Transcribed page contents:
*****

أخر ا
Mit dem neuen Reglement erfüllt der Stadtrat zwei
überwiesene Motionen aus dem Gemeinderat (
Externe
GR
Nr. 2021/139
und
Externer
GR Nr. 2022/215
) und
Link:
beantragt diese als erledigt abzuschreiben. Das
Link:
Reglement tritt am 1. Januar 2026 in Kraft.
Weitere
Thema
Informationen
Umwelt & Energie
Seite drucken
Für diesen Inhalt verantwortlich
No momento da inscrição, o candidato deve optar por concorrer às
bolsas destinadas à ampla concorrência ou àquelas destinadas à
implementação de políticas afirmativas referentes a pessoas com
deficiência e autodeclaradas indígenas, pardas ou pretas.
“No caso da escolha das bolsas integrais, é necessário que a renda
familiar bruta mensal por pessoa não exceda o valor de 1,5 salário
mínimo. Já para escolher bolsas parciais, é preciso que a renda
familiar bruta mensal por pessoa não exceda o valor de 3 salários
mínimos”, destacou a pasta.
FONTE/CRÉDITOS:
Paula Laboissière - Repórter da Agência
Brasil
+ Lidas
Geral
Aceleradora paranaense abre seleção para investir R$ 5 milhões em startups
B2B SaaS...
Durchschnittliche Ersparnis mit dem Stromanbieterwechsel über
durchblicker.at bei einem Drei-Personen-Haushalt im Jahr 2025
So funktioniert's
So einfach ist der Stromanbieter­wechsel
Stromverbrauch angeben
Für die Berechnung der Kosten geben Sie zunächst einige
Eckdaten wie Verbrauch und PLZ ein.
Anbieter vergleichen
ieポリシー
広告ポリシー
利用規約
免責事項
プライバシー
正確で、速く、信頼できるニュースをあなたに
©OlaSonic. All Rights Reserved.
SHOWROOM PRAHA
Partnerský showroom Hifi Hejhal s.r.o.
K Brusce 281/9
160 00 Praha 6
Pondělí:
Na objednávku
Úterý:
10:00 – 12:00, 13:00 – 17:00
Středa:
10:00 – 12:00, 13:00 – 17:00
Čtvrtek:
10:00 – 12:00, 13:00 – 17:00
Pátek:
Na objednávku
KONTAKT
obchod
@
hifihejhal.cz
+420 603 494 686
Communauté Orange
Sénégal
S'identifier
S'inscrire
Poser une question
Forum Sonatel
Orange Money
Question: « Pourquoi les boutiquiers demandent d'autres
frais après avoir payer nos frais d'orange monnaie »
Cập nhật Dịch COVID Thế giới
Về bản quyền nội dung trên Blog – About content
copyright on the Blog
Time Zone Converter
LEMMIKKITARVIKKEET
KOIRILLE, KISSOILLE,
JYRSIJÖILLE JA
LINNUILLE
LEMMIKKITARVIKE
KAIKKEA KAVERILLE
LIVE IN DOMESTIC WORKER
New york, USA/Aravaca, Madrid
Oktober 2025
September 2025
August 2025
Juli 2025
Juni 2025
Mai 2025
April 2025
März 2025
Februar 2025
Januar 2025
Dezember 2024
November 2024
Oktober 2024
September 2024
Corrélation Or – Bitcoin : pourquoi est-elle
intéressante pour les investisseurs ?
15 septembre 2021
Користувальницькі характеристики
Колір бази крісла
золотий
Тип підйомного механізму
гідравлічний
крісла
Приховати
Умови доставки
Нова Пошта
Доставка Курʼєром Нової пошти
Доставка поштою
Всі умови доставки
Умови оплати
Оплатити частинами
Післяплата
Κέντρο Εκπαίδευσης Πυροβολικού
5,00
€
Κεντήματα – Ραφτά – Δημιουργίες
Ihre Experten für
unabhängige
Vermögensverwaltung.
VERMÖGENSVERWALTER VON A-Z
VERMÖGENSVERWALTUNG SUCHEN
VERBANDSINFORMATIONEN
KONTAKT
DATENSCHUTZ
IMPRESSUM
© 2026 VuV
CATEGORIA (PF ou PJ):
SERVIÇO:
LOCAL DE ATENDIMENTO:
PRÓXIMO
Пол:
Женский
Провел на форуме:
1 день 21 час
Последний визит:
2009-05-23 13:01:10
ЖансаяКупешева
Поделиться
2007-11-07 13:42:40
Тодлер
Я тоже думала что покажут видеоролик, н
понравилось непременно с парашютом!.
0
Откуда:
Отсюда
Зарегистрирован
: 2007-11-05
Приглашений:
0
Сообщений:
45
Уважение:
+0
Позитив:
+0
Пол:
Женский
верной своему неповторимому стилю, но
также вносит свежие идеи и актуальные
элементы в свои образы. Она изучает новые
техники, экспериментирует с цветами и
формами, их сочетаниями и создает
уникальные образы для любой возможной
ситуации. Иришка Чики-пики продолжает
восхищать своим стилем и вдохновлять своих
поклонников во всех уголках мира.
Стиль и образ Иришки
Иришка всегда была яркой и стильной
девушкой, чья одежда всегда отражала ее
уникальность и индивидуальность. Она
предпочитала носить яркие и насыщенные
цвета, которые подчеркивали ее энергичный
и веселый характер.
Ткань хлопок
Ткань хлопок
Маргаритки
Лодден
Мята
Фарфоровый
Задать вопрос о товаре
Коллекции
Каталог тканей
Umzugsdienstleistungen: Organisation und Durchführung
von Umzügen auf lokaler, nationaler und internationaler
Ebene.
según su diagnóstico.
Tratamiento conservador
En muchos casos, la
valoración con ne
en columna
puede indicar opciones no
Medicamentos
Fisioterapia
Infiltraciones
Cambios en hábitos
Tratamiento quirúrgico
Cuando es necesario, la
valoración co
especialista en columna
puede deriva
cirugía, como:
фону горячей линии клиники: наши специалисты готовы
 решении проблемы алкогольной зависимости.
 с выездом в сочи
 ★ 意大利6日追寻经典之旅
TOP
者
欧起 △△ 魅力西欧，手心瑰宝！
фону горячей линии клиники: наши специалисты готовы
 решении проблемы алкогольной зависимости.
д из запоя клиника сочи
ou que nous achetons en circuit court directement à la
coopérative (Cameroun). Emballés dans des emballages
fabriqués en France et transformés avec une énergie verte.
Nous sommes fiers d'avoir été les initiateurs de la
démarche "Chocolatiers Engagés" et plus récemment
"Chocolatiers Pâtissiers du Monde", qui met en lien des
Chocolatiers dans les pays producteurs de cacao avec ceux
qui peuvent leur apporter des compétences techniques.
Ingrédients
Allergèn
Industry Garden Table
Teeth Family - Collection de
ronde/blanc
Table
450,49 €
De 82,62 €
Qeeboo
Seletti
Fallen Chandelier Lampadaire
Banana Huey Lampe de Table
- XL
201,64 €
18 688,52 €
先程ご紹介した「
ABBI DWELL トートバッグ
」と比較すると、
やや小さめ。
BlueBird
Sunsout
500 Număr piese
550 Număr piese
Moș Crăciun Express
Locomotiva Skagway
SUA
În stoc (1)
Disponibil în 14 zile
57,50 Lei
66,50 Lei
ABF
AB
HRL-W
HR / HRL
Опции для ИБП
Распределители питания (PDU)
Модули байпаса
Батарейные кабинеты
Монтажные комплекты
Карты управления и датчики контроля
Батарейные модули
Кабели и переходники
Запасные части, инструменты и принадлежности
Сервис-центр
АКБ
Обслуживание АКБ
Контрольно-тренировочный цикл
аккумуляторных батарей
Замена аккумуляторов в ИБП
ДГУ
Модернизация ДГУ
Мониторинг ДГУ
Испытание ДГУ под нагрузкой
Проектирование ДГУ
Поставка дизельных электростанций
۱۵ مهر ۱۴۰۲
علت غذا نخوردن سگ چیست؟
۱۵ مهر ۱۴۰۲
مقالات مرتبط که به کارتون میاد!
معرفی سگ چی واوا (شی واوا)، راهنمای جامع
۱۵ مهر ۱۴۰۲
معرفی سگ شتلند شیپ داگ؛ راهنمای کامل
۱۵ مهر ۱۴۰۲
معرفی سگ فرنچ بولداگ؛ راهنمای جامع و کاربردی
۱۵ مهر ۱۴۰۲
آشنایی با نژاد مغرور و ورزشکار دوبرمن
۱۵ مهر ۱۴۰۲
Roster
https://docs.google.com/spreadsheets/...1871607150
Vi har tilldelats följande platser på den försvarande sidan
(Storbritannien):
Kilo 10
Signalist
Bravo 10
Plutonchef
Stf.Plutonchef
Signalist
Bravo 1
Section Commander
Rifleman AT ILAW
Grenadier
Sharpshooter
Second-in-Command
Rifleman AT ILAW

*****

• _Task goal_
Give back the entries above exactly as they are, from their first line through the line that contains "Für diesen Inhalt verantwortlich", both included, with nothing else.

• _Your solution_
أخر ا
Mit dem neuen Reglement erfüllt der Stadtrat zwei
überwiesene Motionen aus dem Gemeinderat (
Externe
GR
Nr. 2021/139
und
Externer
GR Nr. 2022/215
) und
Link:
beantragt diese als erledigt abzuschreiben. Das
Link:
Reglement tritt am 1. Januar 2026 in Kraft.
Weitere
Thema
Informationen
Umwelt & Energie
Seite drucken
Für diesen Inhalt verantwortlich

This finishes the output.